Posted on 6/2/26 at 5:18 pm to BottomlandBrew
Depends on the area. Washington Parish has 40,000 people and a sheriffs office, Bogalusa and Franklinton have a police and fire dept, and the parish has multiple volunteer departments. I'm of the opinion that the Sheriff should handle all policing, while the emergency preparedness team manages fire services. Get rid of all the admin that comes along with multiple departments and use that money to provide a better service.
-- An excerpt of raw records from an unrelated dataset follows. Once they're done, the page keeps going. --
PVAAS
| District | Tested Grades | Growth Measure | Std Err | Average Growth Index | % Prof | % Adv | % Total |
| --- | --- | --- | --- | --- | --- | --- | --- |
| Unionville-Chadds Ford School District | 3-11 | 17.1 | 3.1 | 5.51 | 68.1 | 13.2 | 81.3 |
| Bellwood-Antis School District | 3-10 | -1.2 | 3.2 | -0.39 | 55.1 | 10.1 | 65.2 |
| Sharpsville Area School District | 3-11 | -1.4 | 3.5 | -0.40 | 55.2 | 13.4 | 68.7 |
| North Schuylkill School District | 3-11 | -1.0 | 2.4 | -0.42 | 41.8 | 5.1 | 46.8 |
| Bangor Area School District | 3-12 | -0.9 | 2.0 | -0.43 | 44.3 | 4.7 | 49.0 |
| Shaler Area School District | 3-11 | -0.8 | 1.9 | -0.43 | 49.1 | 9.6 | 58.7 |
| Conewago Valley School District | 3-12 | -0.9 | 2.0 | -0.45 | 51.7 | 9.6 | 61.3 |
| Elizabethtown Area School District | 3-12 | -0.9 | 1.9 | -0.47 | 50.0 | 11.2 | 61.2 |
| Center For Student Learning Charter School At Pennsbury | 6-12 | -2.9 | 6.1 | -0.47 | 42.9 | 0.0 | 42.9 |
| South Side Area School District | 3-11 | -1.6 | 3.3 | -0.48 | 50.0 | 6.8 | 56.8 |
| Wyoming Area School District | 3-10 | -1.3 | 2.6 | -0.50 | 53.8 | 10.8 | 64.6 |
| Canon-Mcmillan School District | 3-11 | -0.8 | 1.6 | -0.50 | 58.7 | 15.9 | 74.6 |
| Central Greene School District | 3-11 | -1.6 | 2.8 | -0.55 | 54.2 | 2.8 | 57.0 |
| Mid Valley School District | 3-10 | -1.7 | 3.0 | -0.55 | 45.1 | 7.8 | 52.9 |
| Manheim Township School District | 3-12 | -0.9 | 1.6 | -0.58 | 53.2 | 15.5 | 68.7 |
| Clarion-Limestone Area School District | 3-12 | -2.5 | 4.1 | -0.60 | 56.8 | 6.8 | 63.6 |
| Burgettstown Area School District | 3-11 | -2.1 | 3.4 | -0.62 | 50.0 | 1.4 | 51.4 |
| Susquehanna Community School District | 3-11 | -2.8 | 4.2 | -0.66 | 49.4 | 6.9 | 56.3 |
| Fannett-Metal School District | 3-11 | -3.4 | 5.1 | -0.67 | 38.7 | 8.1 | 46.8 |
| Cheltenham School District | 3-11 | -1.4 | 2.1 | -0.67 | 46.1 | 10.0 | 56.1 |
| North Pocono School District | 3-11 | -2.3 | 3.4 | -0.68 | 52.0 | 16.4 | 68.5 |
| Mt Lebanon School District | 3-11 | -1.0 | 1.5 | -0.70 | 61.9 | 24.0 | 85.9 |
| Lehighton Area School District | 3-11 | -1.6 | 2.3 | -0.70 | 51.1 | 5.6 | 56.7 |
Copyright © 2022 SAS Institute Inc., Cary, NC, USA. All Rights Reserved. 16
I'm kinda tired of all these little kingdoms these people set up.
Posted on 6/2/26 at 5:21 pm to Ramblin Wreck
I doubt even the fake liberals in Mountain Brook will ultimately vote to let the lunatics downtown run their village.
If they do they deserve everything they get but it’ll be a damn shame because that OM/VH/Vestavia/MB area is one of the best suburb areas in the SE to raise kids that no one talks about.
If they do they deserve everything they get but it’ll be a damn shame because that OM/VH/Vestavia/MB area is one of the best suburb areas in the SE to raise kids that no one talks about.
Posted on 6/2/26 at 5:22 pm to fightin tigers
quote:
I think that is why everyone fractured off. They just created a mayor-president to treat the whole parish more like a city. It is a terrible idea. Smaller government is better in almost every single case.
Except for the most important service that local government provides, infrastructure.
If Central is on it's own do we get the Central throughway?
If St George is on its own do we get the new Pecue interchange that just opened up this year?
We can't get a loop because the parish leaders of the metro area refuse to cooperate. Once the city-parish gov't goes away does parish wide infrastructure projects go way with it?
This post was edited on 6/2/26 at 5:23 pm
Posted on 6/2/26 at 5:24 pm to TIGERHOLD
quote:
At the rate things are going, I’m giving Hoover about ten years before it becomes the next Center Point.
I strongly disagree as a Hoover resident. Hoover has a well run government, lots of million dollar plus home neighborhoods, lots of public parks and a population that could rival Birmingham’s in 10 years (currently 100,000 compared to 200,000 in Birmingham). Center Point is all low income, high crime, and just got around to starting a police department.